DATASET EXTRACT section start
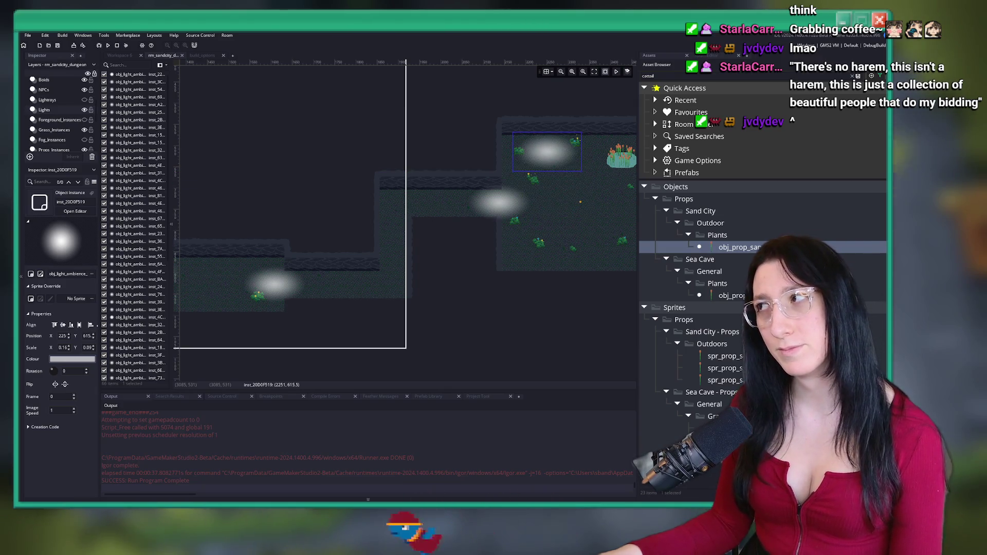
{"action": "left_click_drag", "start_coordinate": [353, 230], "coordinate": [233, 244]}
Scale that light glow up from 0.16 to 0.23 and nudge it up-left
{"action": "scroll", "coordinate": [413, 200], "scroll_direction": "up", "scroll_amount": 1}
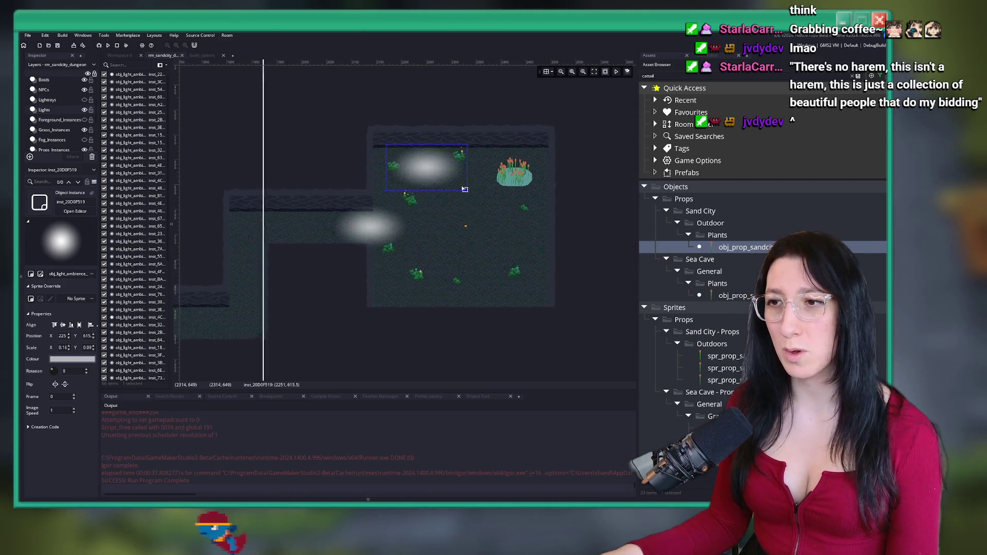
{"action": "scroll", "coordinate": [462, 188], "scroll_direction": "up", "scroll_amount": 2}
{"action": "left_click_drag", "start_coordinate": [465, 192], "coordinate": [530, 237]}
{"action": "mouse_move", "coordinate": [456, 194]}
{"action": "left_mouse_down"}
{"action": "mouse_move", "coordinate": [371, 167]}
{"action": "mouse_move", "coordinate": [392, 176]}
{"action": "left_mouse_up"}
{"action": "scroll", "coordinate": [393, 177], "scroll_direction": "down", "scroll_amount": 5}
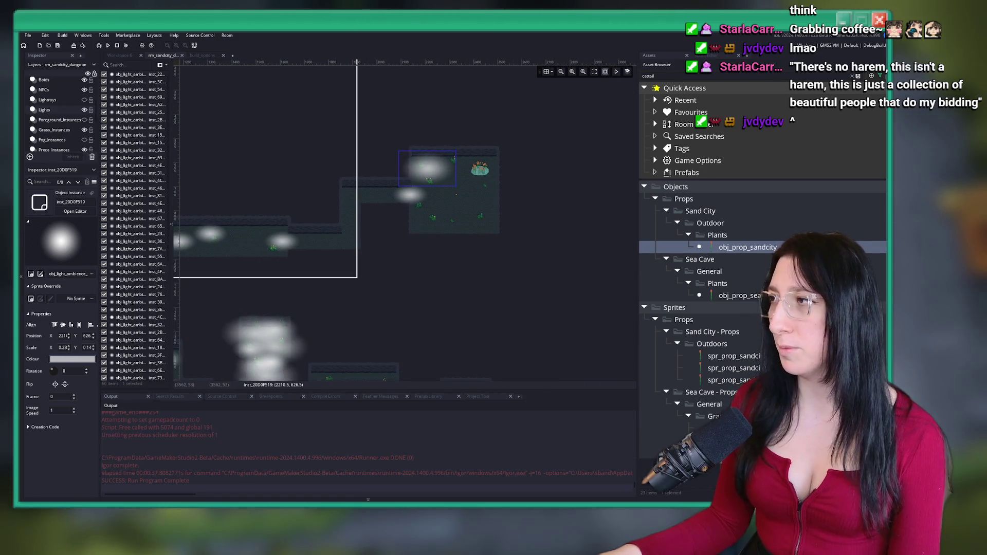
{"action": "scroll", "coordinate": [293, 276], "scroll_direction": "up", "scroll_amount": 2}
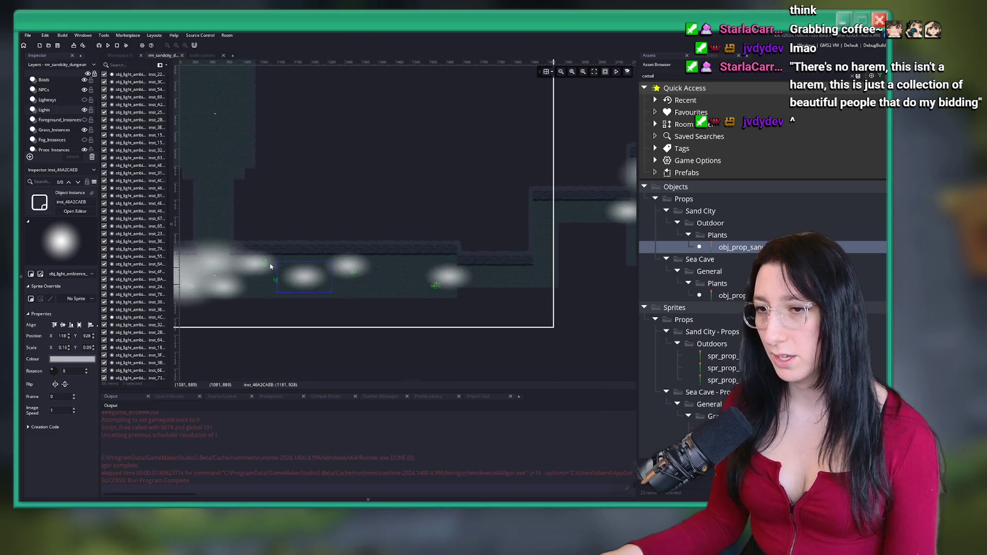
{"action": "scroll", "coordinate": [425, 238], "scroll_direction": "up", "scroll_amount": 2}
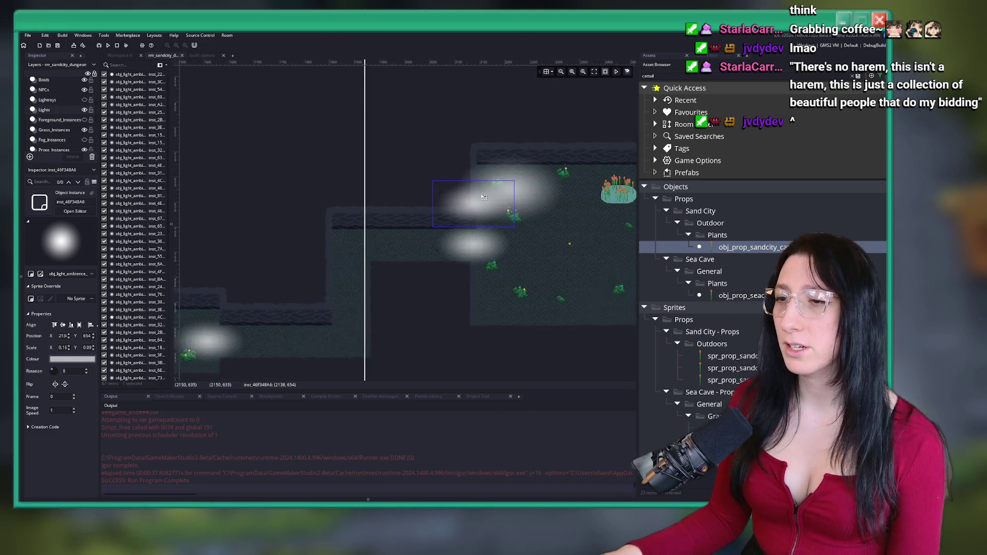
Move another glow in the upper room further right and down
{"action": "left_click", "coordinate": [492, 200]}
{"action": "left_click_drag", "start_coordinate": [493, 199], "coordinate": [563, 210]}
{"action": "scroll", "coordinate": [563, 209], "scroll_direction": "up", "scroll_amount": 3}
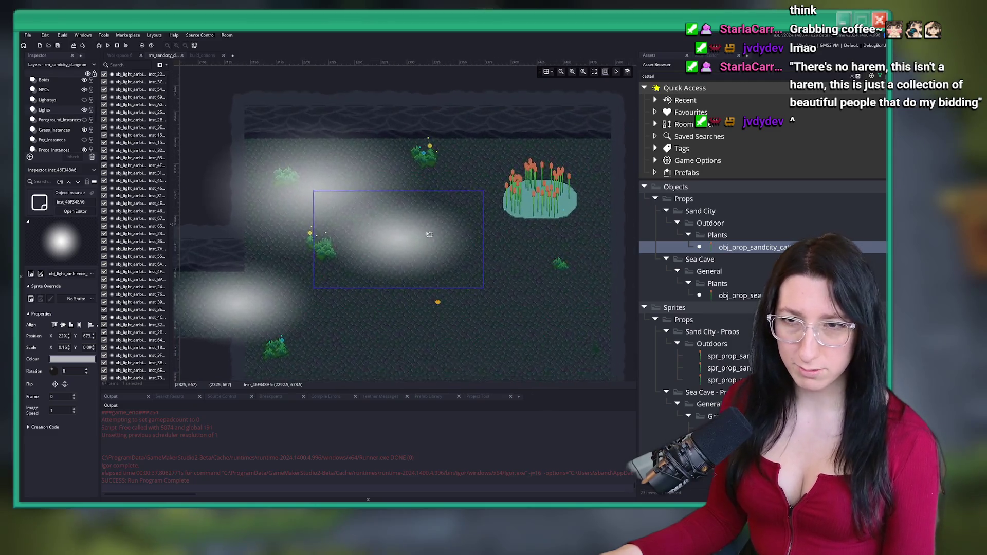
{"action": "scroll", "coordinate": [377, 214], "scroll_direction": "down", "scroll_amount": 1}
{"action": "mouse_move", "coordinate": [377, 214]}
{"action": "left_mouse_down"}
{"action": "mouse_move", "coordinate": [431, 243]}
{"action": "mouse_move", "coordinate": [454, 241]}
{"action": "mouse_move", "coordinate": [470, 263]}
{"action": "left_mouse_up"}
{"action": "scroll", "coordinate": [438, 265], "scroll_direction": "left", "scroll_amount": 5}
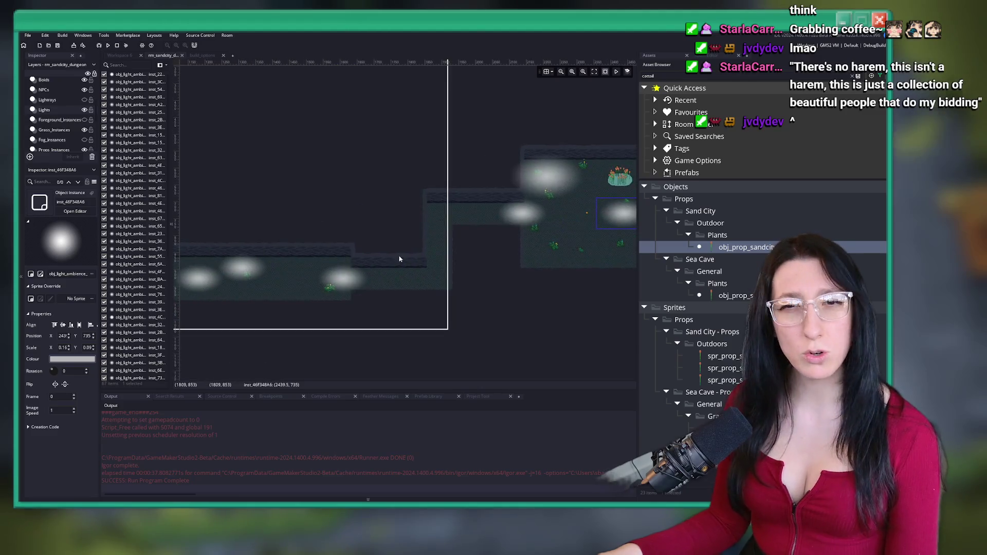
{"action": "scroll", "coordinate": [391, 257], "scroll_direction": "up", "scroll_amount": 4}
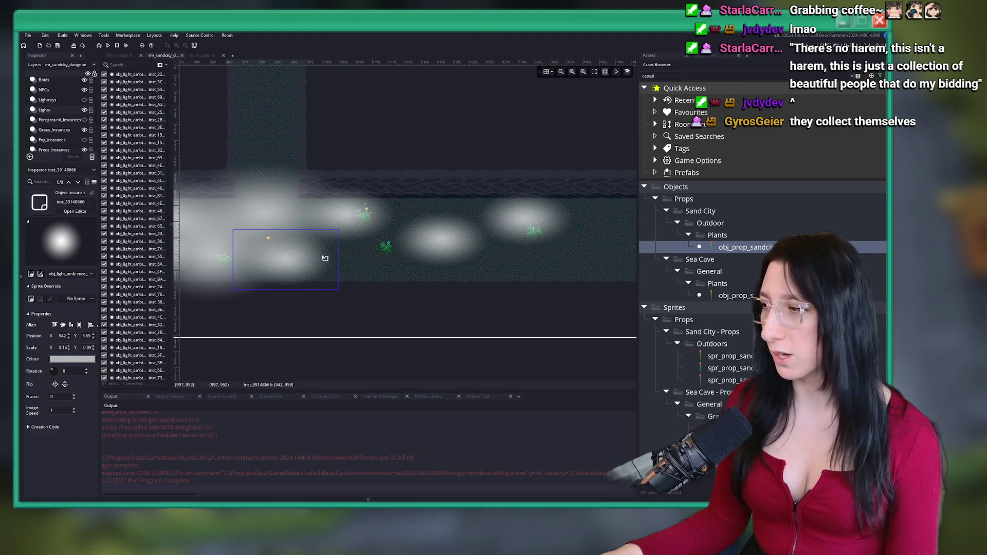
{"action": "scroll", "coordinate": [322, 257], "scroll_direction": "left", "scroll_amount": 3}
Check the corridor glows and move the lower-left light up into the main room
{"action": "left_click", "coordinate": [331, 275]}
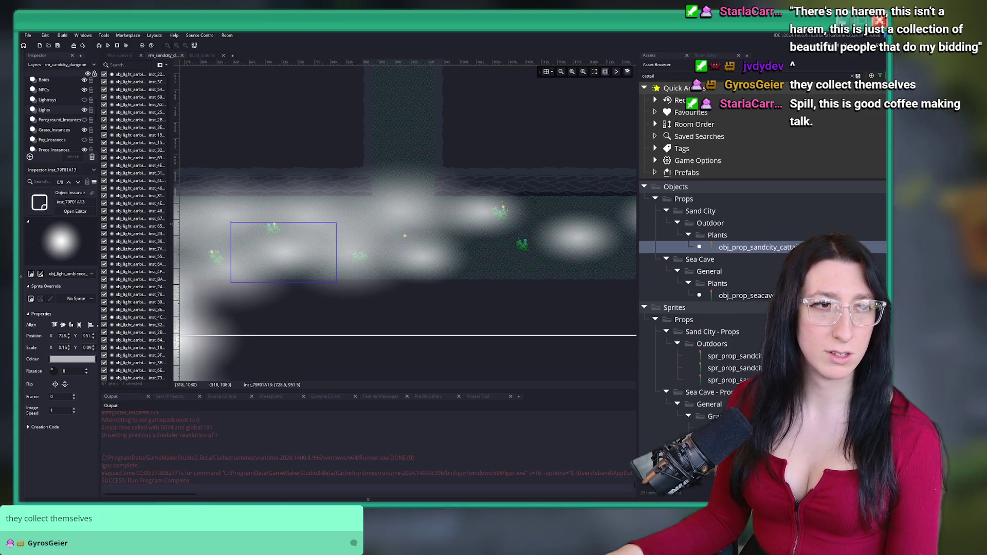
{"action": "scroll", "coordinate": [309, 278], "scroll_direction": "down", "scroll_amount": 1}
{"action": "scroll", "coordinate": [360, 277], "scroll_direction": "right", "scroll_amount": 2}
{"action": "left_click", "coordinate": [371, 280]}
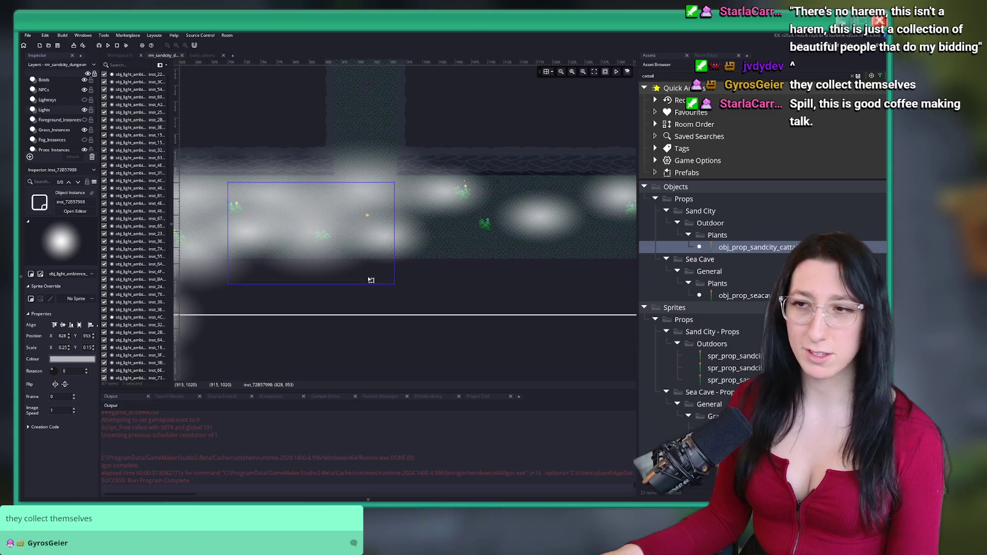
{"action": "left_click", "coordinate": [257, 270]}
{"action": "scroll", "coordinate": [258, 269], "scroll_direction": "down", "scroll_amount": 5}
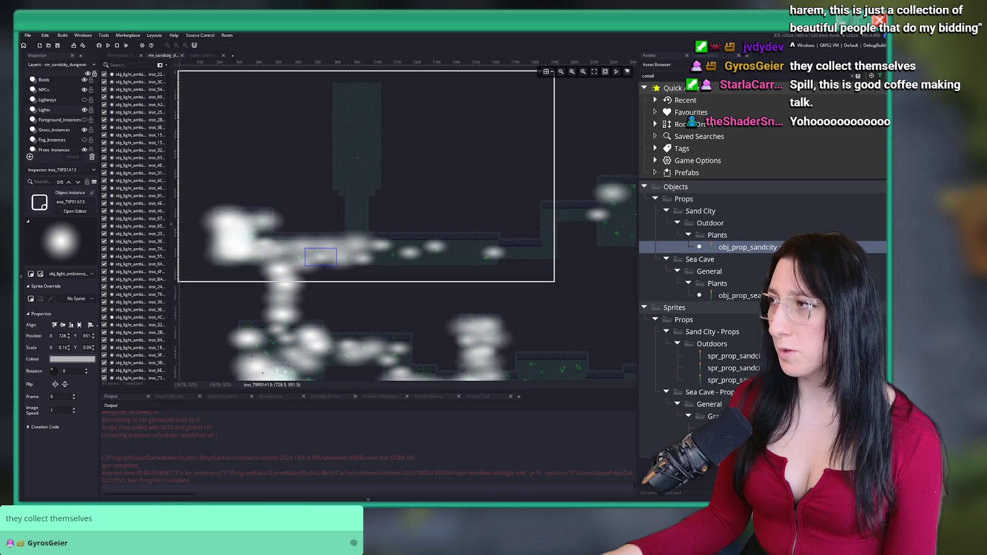
{"action": "left_click", "coordinate": [555, 254]}
{"action": "scroll", "coordinate": [360, 242], "scroll_direction": "up", "scroll_amount": 5}
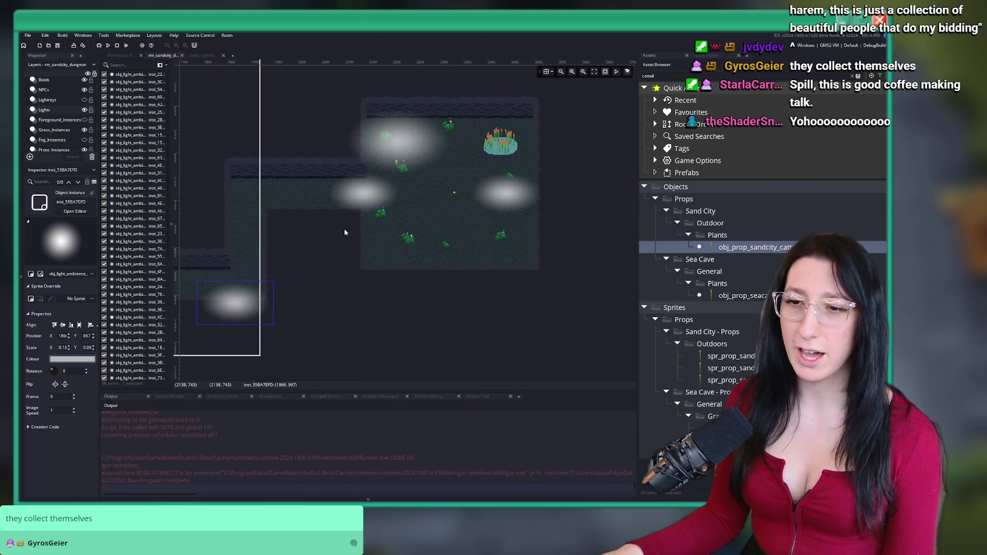
{"action": "mouse_move", "coordinate": [360, 242]}
{"action": "left_mouse_down"}
{"action": "mouse_move", "coordinate": [452, 211]}
{"action": "mouse_move", "coordinate": [493, 134]}
{"action": "mouse_move", "coordinate": [489, 154]}
{"action": "mouse_move", "coordinate": [474, 151]}
{"action": "left_mouse_up"}
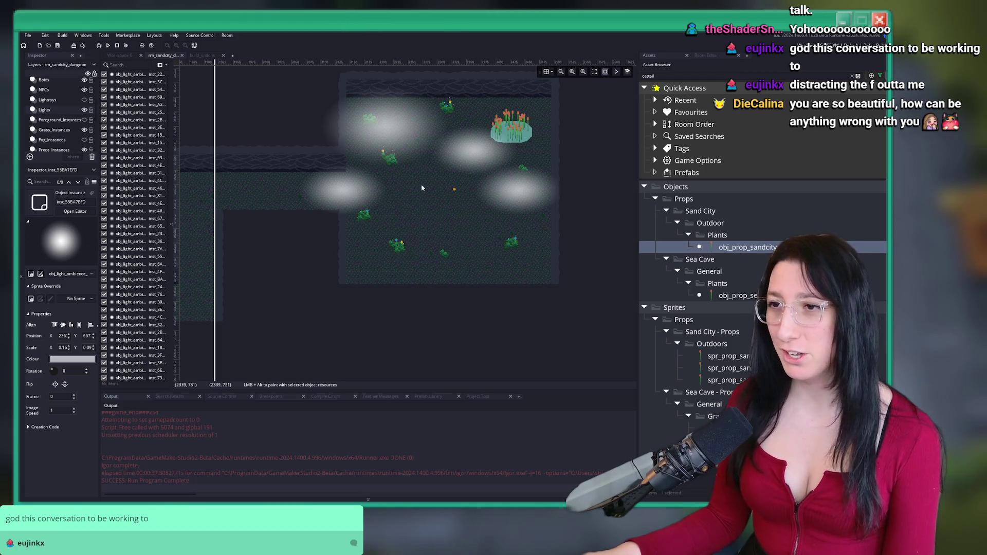
Select a light glow in the lower area of the map
{"action": "scroll", "coordinate": [433, 190], "scroll_direction": "left", "scroll_amount": 5}
{"action": "scroll", "coordinate": [469, 199], "scroll_direction": "down", "scroll_amount": 2}
{"action": "scroll", "coordinate": [337, 200], "scroll_direction": "left", "scroll_amount": 10}
{"action": "scroll", "coordinate": [337, 199], "scroll_direction": "down", "scroll_amount": 2}
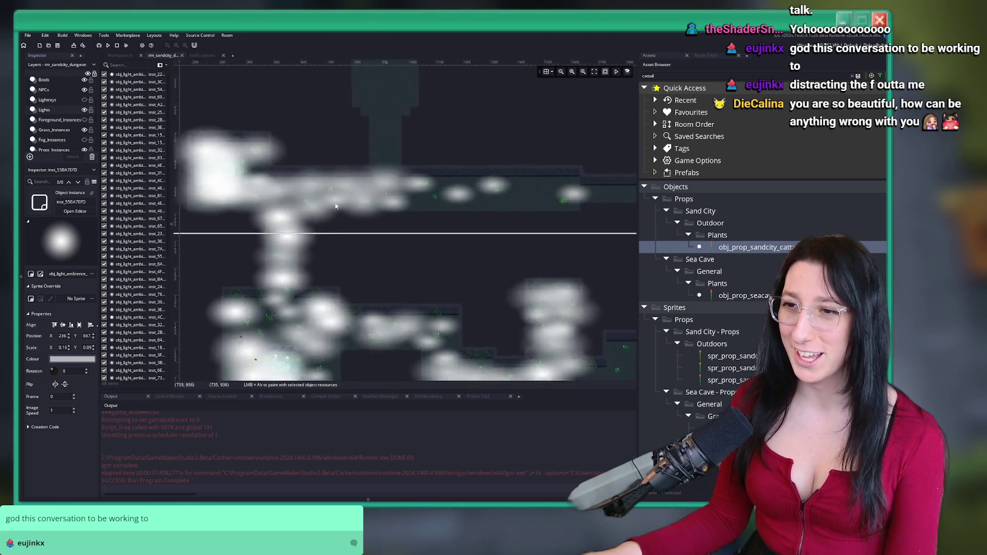
{"action": "scroll", "coordinate": [450, 279], "scroll_direction": "up", "scroll_amount": 1}
{"action": "left_click", "coordinate": [577, 290]}
{"action": "scroll", "coordinate": [584, 242], "scroll_direction": "up", "scroll_amount": 3}
{"action": "scroll", "coordinate": [412, 232], "scroll_direction": "right", "scroll_amount": 6}
{"action": "scroll", "coordinate": [344, 221], "scroll_direction": "right", "scroll_amount": 6}
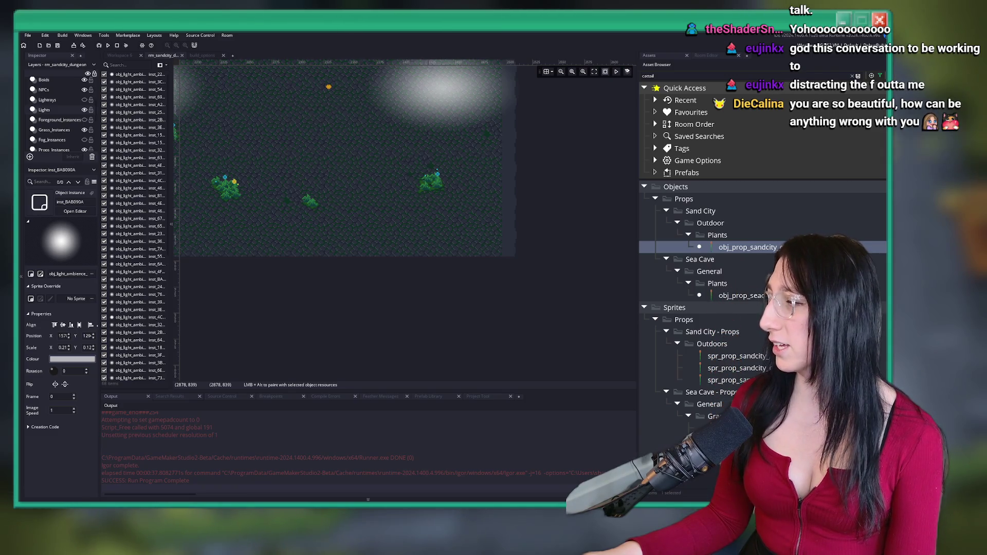
{"action": "key", "text": "alt+Tab"}
{"action": "key", "text": "alt+Tab"}
{"action": "key", "text": "alt+Tab"}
DATASET EXTRACT section end
■ ASSIGNMENT: Find the word "room" in the listing and copy each line that contains it.

■ RESULT BELOW:
Move another glow in the upper room further right and down
Check the corridor glows and move the lower-left light up into the main room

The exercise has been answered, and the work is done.